• _DATASET_:
-=-=-

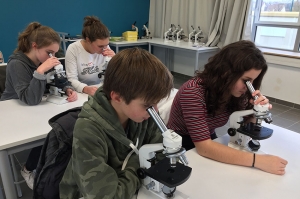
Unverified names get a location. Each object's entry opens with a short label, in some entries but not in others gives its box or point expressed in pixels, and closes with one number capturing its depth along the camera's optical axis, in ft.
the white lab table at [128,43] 14.42
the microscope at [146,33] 16.80
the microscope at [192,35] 14.56
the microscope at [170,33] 15.69
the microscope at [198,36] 14.14
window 12.01
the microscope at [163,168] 2.28
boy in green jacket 2.54
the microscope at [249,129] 3.43
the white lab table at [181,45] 12.72
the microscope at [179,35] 15.23
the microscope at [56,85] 5.50
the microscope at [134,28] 16.40
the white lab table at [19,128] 3.98
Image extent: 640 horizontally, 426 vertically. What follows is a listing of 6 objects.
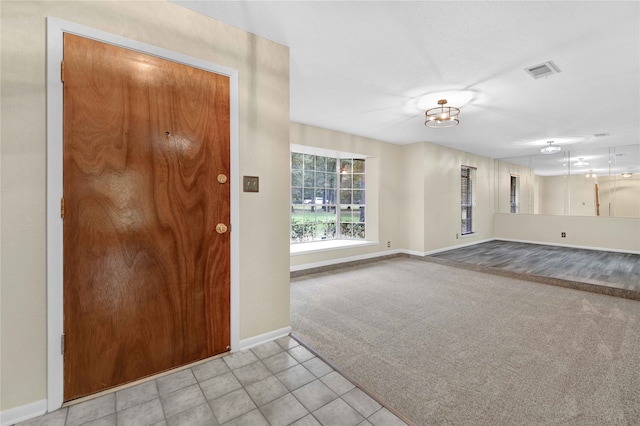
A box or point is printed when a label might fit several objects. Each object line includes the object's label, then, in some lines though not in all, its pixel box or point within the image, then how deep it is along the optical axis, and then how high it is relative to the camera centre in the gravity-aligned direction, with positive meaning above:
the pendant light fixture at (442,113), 3.64 +1.44
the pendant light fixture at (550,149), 5.27 +1.24
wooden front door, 1.57 -0.02
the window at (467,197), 6.93 +0.39
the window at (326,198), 5.06 +0.29
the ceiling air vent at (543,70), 2.63 +1.46
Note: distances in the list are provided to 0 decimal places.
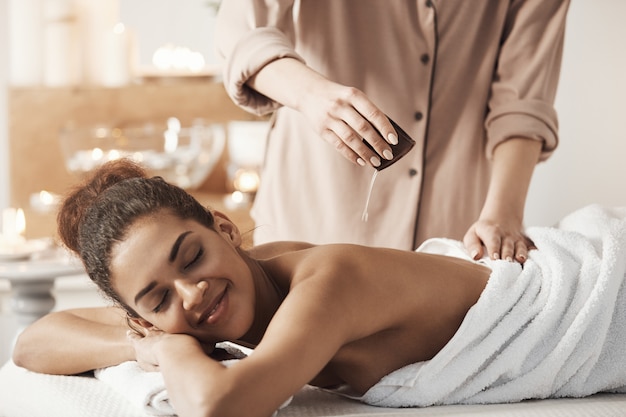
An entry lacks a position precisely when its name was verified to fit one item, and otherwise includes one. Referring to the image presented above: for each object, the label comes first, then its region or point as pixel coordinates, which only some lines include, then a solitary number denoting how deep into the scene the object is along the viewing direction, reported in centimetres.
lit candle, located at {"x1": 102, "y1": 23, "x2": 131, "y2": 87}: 367
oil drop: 225
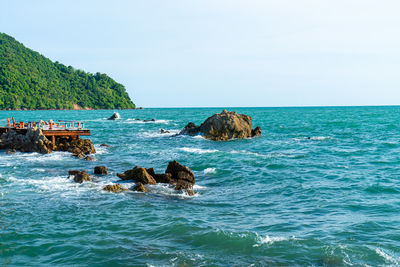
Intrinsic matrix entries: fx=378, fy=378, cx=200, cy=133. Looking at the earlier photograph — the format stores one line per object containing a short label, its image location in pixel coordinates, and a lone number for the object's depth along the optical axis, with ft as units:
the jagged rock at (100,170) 81.30
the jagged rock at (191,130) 167.02
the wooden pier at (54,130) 129.59
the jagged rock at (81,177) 71.20
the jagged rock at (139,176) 69.15
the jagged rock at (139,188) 63.98
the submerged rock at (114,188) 63.46
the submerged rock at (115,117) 385.29
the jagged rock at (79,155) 108.05
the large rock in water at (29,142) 116.98
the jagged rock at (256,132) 170.34
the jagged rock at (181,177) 65.72
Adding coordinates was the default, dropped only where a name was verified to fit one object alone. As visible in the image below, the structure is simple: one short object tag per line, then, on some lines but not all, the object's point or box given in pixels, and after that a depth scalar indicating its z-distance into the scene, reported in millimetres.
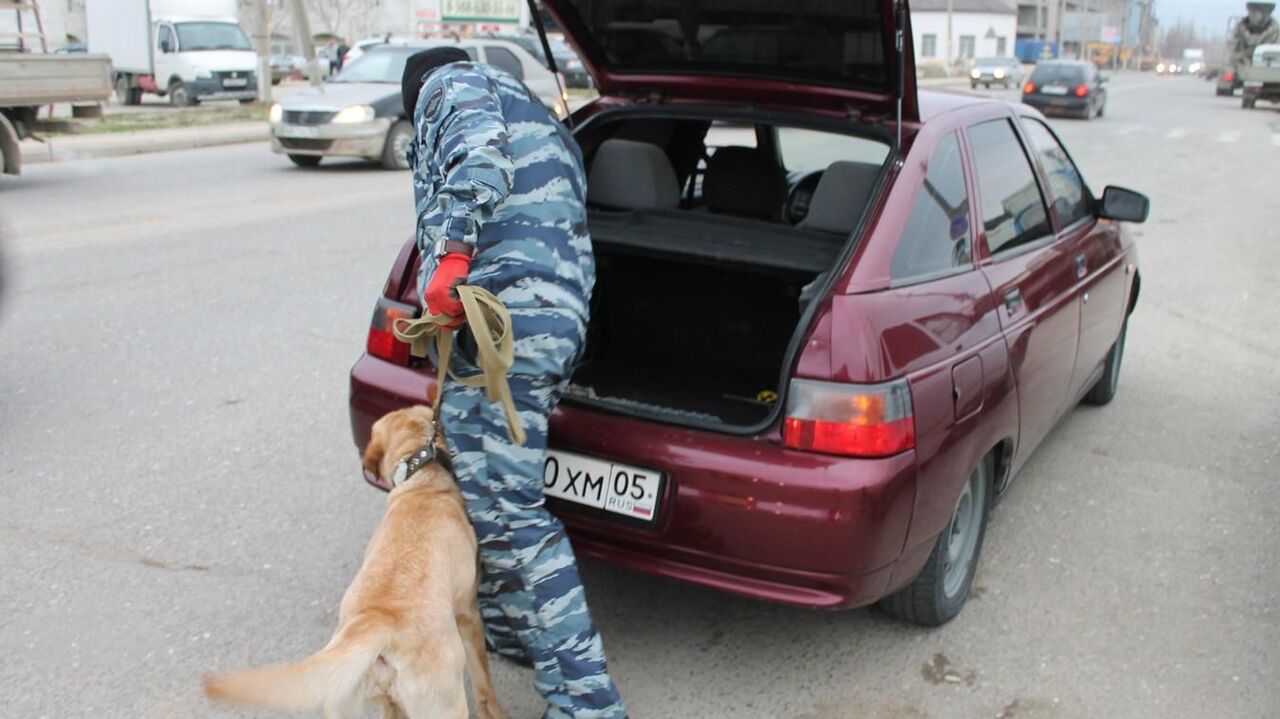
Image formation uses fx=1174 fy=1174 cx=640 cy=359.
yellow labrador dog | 2158
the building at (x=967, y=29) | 94250
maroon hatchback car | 2965
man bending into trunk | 2795
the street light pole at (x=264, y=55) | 23766
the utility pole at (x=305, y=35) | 23839
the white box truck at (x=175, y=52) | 27328
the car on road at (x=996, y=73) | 55125
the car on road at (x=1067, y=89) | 30359
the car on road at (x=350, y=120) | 14633
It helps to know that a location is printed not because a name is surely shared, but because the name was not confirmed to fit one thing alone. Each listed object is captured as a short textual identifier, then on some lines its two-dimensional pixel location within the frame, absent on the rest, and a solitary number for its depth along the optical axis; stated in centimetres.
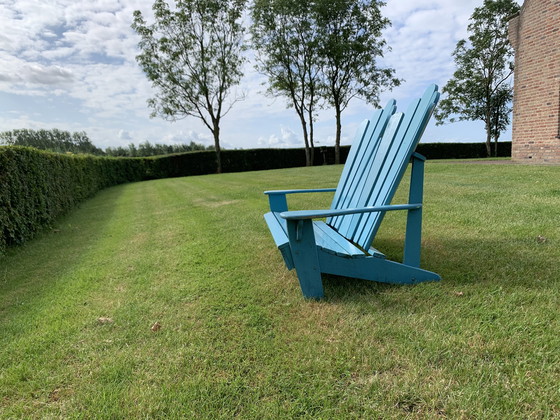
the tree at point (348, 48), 2381
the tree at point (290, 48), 2398
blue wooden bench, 217
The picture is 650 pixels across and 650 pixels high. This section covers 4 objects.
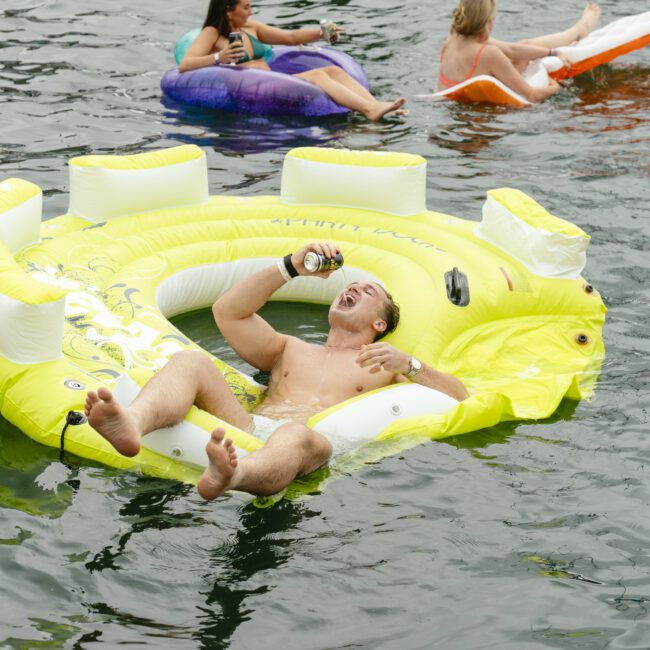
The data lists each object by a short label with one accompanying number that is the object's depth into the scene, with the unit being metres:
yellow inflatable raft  10.27
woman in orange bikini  19.25
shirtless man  8.95
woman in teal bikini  18.72
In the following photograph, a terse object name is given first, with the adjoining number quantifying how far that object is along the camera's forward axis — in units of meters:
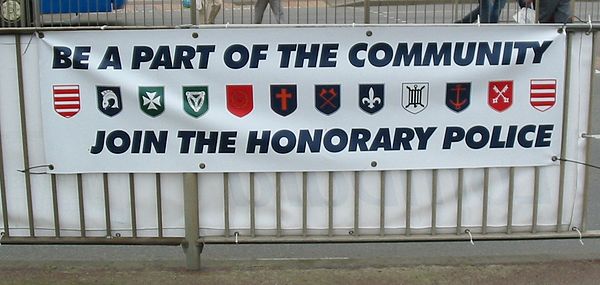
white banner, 4.04
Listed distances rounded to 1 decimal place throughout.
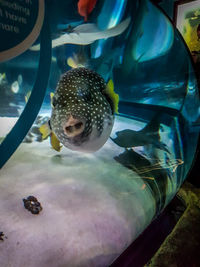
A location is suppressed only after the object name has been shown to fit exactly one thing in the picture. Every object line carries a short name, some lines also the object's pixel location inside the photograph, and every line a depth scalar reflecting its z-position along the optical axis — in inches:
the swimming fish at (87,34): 31.2
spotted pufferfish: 32.0
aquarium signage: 23.9
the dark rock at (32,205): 30.4
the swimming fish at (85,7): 31.3
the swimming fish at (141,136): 39.6
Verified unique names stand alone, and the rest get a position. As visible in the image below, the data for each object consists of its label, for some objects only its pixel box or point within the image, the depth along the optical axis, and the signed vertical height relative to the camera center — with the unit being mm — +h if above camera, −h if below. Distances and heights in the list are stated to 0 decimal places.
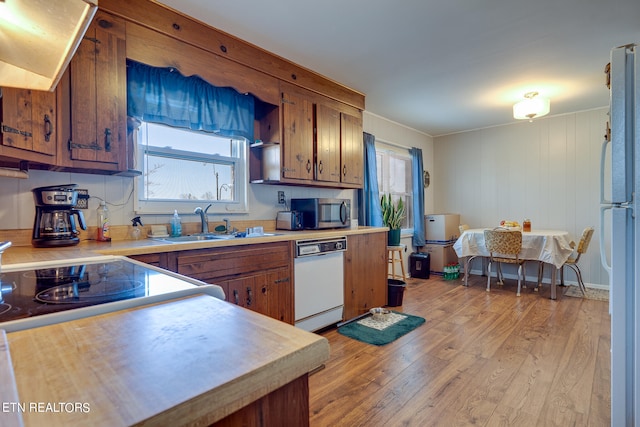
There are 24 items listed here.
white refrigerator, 1370 -89
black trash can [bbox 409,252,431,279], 5020 -855
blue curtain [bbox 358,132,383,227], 4195 +244
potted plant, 4316 -91
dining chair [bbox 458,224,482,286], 4562 -771
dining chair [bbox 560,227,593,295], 3893 -557
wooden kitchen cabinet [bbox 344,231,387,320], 3129 -646
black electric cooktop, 709 -200
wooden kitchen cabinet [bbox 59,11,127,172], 1759 +663
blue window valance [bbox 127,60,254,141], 2154 +862
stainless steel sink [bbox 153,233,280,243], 2219 -176
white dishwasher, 2625 -613
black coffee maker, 1789 -9
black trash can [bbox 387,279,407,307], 3650 -944
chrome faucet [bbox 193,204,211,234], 2533 -49
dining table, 3846 -482
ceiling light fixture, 3578 +1171
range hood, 846 +544
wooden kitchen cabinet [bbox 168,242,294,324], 1958 -405
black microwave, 3088 +5
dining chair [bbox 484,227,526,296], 3977 -458
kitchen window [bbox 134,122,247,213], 2424 +374
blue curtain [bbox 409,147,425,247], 5250 +225
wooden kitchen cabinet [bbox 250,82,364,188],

-=-=-

• _BRIEF_: Within the entries above, the lines from the one containing "the jagged rock at (181,177) 65.72" through the one containing "the car on road at (x=1067, y=89) | 30359" are to be transcribed exactly, ends included, pictures excluded.

• _RESPONSE AREA_:
the jagged rock at (181,177) 65.72
Adding coordinates was the default, dropped only where a name was verified to fit one object alone. As visible in the image below, the structure is simple: one short object tag per line, then, on some lines but not all, the object's point or box given in pixels, and after that a depth scalar indicating its z-distance into the scene, reported in millimetres.
Image formation uses fx=1174 fy=1174 cx=640 cy=359.
yellow labrador dog | 2158
the building at (x=967, y=29) | 94250
maroon hatchback car | 2965
man bending into trunk | 2795
the street light pole at (x=264, y=55) | 23766
the utility pole at (x=305, y=35) | 23839
the white box truck at (x=175, y=52) | 27328
the car on road at (x=996, y=73) | 55125
the car on road at (x=1067, y=89) | 30359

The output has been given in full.